*** SOURCE RECORDS ***

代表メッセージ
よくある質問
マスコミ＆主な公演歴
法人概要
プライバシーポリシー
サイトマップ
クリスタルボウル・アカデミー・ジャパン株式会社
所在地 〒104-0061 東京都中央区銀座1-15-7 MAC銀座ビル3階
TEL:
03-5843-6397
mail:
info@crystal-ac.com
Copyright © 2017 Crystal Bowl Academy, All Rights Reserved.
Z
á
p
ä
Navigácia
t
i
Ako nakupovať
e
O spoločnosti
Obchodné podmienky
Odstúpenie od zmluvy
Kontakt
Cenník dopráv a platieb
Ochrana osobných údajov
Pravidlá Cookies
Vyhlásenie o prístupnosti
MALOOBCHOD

*** End of SOURCE RECORDS ***
*** SOURCE RECORDS ***

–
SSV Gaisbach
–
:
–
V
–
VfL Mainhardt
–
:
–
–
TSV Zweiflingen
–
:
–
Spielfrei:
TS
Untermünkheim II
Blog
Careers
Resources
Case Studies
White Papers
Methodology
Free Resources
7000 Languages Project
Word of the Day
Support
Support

*** End of SOURCE RECORDS ***
*** SOURCE RECORDS ***

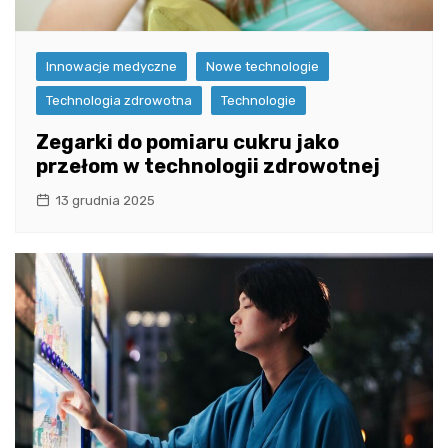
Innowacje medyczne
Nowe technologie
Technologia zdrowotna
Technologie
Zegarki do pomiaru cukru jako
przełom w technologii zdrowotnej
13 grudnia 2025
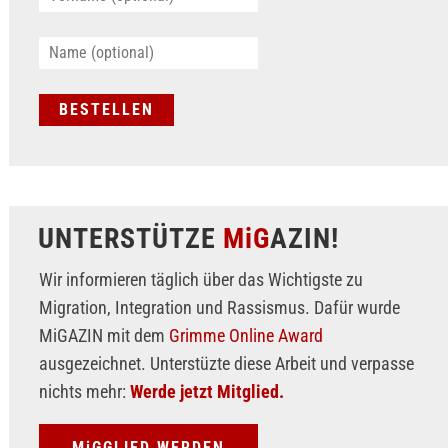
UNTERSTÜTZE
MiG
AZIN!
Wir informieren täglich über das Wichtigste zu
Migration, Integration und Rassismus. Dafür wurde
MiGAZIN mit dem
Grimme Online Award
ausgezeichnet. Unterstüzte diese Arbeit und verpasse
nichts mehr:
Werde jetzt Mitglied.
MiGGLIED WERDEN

*** End of SOURCE RECORDS ***

## TASK GOAL
From the records above, transcribe only the stretch from the line with "przełom w technologii zdrowotnej" through the line with "MiGGLIED WERDEN", keeping both ends. Omit pictures.

## FINISHED TASK
przełom w technologii zdrowotnej
13 grudnia 2025
UNTERSTÜTZE
MiG
AZIN!
Wir informieren täglich über das Wichtigste zu
Migration, Integration und Rassismus. Dafür wurde
MiGAZIN mit dem
Grimme Online Award
ausgezeichnet. Unterstüzte diese Arbeit und verpasse
nichts mehr:
Werde jetzt Mitglied.
MiGGLIED WERDEN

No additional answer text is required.